Given data:
#####

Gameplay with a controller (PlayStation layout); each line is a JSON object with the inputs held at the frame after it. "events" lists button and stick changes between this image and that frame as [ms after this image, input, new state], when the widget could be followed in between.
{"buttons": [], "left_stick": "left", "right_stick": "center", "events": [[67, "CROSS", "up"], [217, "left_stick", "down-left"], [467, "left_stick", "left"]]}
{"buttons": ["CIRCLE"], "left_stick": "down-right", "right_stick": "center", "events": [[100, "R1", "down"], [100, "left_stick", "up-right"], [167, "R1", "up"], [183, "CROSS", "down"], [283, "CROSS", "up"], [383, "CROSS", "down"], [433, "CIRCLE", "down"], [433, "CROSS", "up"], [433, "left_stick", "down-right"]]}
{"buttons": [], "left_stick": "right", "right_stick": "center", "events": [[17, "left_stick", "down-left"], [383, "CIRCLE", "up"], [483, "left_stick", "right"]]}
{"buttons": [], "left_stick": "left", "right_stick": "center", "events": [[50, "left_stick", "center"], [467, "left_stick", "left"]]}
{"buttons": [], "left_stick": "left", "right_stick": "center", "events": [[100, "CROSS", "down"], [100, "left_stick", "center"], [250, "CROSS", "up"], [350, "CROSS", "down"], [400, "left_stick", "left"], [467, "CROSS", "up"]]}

#####

Task details: Working through the records above, copy each line in which "CROSS" is found.

Written reply:
{"buttons": [], "left_stick": "left", "right_stick": "center", "events": [[67, "CROSS", "up"], [217, "left_stick", "down-left"], [467, "left_stick", "left"]]}
{"buttons": ["CIRCLE"], "left_stick": "down-right", "right_stick": "center", "events": [[100, "R1", "down"], [100, "left_stick", "up-right"], [167, "R1", "up"], [183, "CROSS", "down"], [283, "CROSS", "up"], [383, "CROSS", "down"], [433, "CIRCLE", "down"], [433, "CROSS", "up"], [433, "left_stick", "down-right"]]}
{"buttons": [], "left_stick": "left", "right_stick": "center", "events": [[100, "CROSS", "down"], [100, "left_stick", "center"], [250, "CROSS", "up"], [350, "CROSS", "down"], [400, "left_stick", "left"], [467, "CROSS", "up"]]}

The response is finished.